(Hardware design source data)
* * *

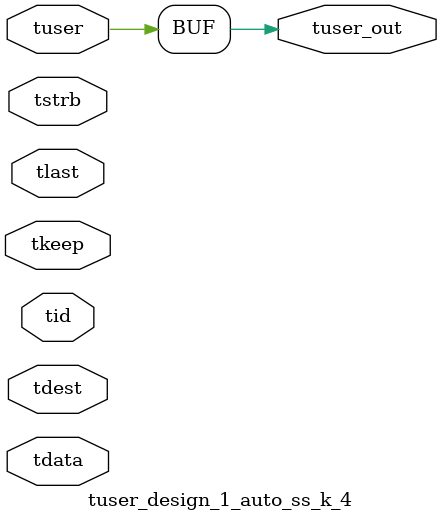
<source format=v>


`timescale 1ps/1ps

module tuser_design_1_auto_ss_k_4 #
(
parameter C_S_AXIS_TUSER_WIDTH = 1,
parameter C_S_AXIS_TDATA_WIDTH = 32,
parameter C_S_AXIS_TID_WIDTH   = 0,
parameter C_S_AXIS_TDEST_WIDTH = 0,
parameter C_M_AXIS_TUSER_WIDTH = 1
)
(
input  [(C_S_AXIS_TUSER_WIDTH == 0 ? 1 : C_S_AXIS_TUSER_WIDTH)-1:0     ] tuser,
input  [(C_S_AXIS_TDATA_WIDTH == 0 ? 1 : C_S_AXIS_TDATA_WIDTH)-1:0     ] tdata,
input  [(C_S_AXIS_TID_WIDTH   == 0 ? 1 : C_S_AXIS_TID_WIDTH)-1:0       ] tid,
input  [(C_S_AXIS_TDEST_WIDTH == 0 ? 1 : C_S_AXIS_TDEST_WIDTH)-1:0     ] tdest,
input  [(C_S_AXIS_TDATA_WIDTH/8)-1:0 ] tkeep,
input  [(C_S_AXIS_TDATA_WIDTH/8)-1:0 ] tstrb,
input                                                                    tlast,
output [C_M_AXIS_TUSER_WIDTH-1:0] tuser_out
);

assign tuser_out = {tuser[0:0]};

endmodule


</source>
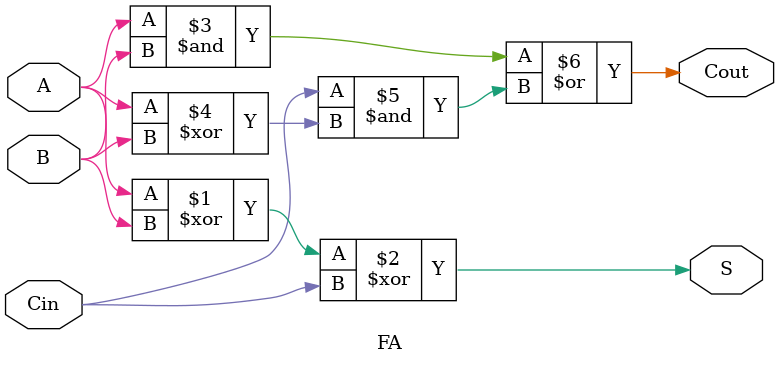
<source format=sv>
module adder_sub(
    input logic [31:0] A, B,
    input logic Mode,
    output logic [31:0] result,
    output logic Cout
);

    logic [31:0] B_xor;
    logic [31:0] S_wire;
    logic Cout_wire;
    logic Mode_wire;
    assign Mode_wire = Mode;

    always_comb begin
        B_xor = Mode ? ~B : B;     // Mode 1 ise B'yi tersine çevir
    end

    RCA rca (
        .A(A),
        .B(B_xor),
        .Cin(Mode_wire),
        .S(result),
        .Cout(Cout_wire)
    );

    assign Cout = Cout_wire; // Adjust carry out based on subtraction    

endmodule

module RCA (
    input logic [31:0] A, B, 
    output logic Cin,
    output logic [31:0] S,
    output logic Cout
);

    logic [31:0] C_wire;
    logic [31:0] S_wire;
    genvar i;

    generate
        for (i = 0; i < 32; i++) begin : FA_loop
            if (i == 0) begin
                FA fa (
                    .A(A[i]),
                    .B(B[i]),
                    .Cin(Cin),
                    .S(S[i]),
                    .Cout(C_wire[i])
                );
            end else begin
                FA fa (
                    .A(A[i]),
                    .B(B[i]),
                    .Cin(C_wire[i-1]),
                    .S(S[i]),
                    .Cout(C_wire[i])
                );
            end
        end
    endgenerate

    assign Cout = C_wire[31];
    
endmodule

module FA (
    input logic A, B, Cin,
    output logic S, Cout
);
    // Full adder logic implementation
    assign S = A ^ B ^ Cin; // Summation output
    assign Cout = (A & B) | (Cin & (A ^ B)); // Carry of adder output
endmodule

</source>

* * *

> TASK DETAILS
Exact copy, no pictures: reproduce every record above.

> RESPONSE TO THIS TASK
<source format=v>


`timescale 1ps/1ps

module tuser_design_1_auto_ss_k_4 #
(
parameter C_S_AXIS_TUSER_WIDTH = 1,
parameter C_S_AXIS_TDATA_WIDTH = 32,
parameter C_S_AXIS_TID_WIDTH   = 0,
parameter C_S_AXIS_TDEST_WIDTH = 0,
parameter C_M_AXIS_TUSER_WIDTH = 1
)
(
input  [(C_S_AXIS_TUSER_WIDTH == 0 ? 1 : C_S_AXIS_TUSER_WIDTH)-1:0     ] tuser,
input  [(C_S_AXIS_TDATA_WIDTH == 0 ? 1 : C_S_AXIS_TDATA_WIDTH)-1:0     ] tdata,
input  [(C_S_AXIS_TID_WIDTH   == 0 ? 1 : C_S_AXIS_TID_WIDTH)-1:0       ] tid,
input  [(C_S_AXIS_TDEST_WIDTH == 0 ? 1 : C_S_AXIS_TDEST_WIDTH)-1:0     ] tdest,
input  [(C_S_AXIS_TDATA_WIDTH/8)-1:0 ] tkeep,
input  [(C_S_AXIS_TDATA_WIDTH/8)-1:0 ] tstrb,
input                                                                    tlast,
output [C_M_AXIS_TUSER_WIDTH-1:0] tuser_out
);

assign tuser_out = {tuser[0:0]};

endmodule


</source>
<source format=sv>
module adder_sub(
    input logic [31:0] A, B,
    input logic Mode,
    output logic [31:0] result,
    output logic Cout
);

    logic [31:0] B_xor;
    logic [31:0] S_wire;
    logic Cout_wire;
    logic Mode_wire;
    assign Mode_wire = Mode;

    always_comb begin
        B_xor = Mode ? ~B : B;     // Mode 1 ise B'yi tersine çevir
    end

    RCA rca (
        .A(A),
        .B(B_xor),
        .Cin(Mode_wire),
        .S(result),
        .Cout(Cout_wire)
    );

    assign Cout = Cout_wire; // Adjust carry out based on subtraction    

endmodule

module RCA (
    input logic [31:0] A, B, 
    output logic Cin,
    output logic [31:0] S,
    output logic Cout
);

    logic [31:0] C_wire;
    logic [31:0] S_wire;
    genvar i;

    generate
        for (i = 0; i < 32; i++) begin : FA_loop
            if (i == 0) begin
                FA fa (
                    .A(A[i]),
                    .B(B[i]),
                    .Cin(Cin),
                    .S(S[i]),
                    .Cout(C_wire[i])
                );
            end else begin
                FA fa (
                    .A(A[i]),
                    .B(B[i]),
                    .Cin(C_wire[i-1]),
                    .S(S[i]),
                    .Cout(C_wire[i])
                );
            end
        end
    endgenerate

    assign Cout = C_wire[31];
    
endmodule

module FA (
    input logic A, B, Cin,
    output logic S, Cout
);
    // Full adder logic implementation
    assign S = A ^ B ^ Cin; // Summation output
    assign Cout = (A & B) | (Cin & (A ^ B)); // Carry of adder output
endmodule

</source>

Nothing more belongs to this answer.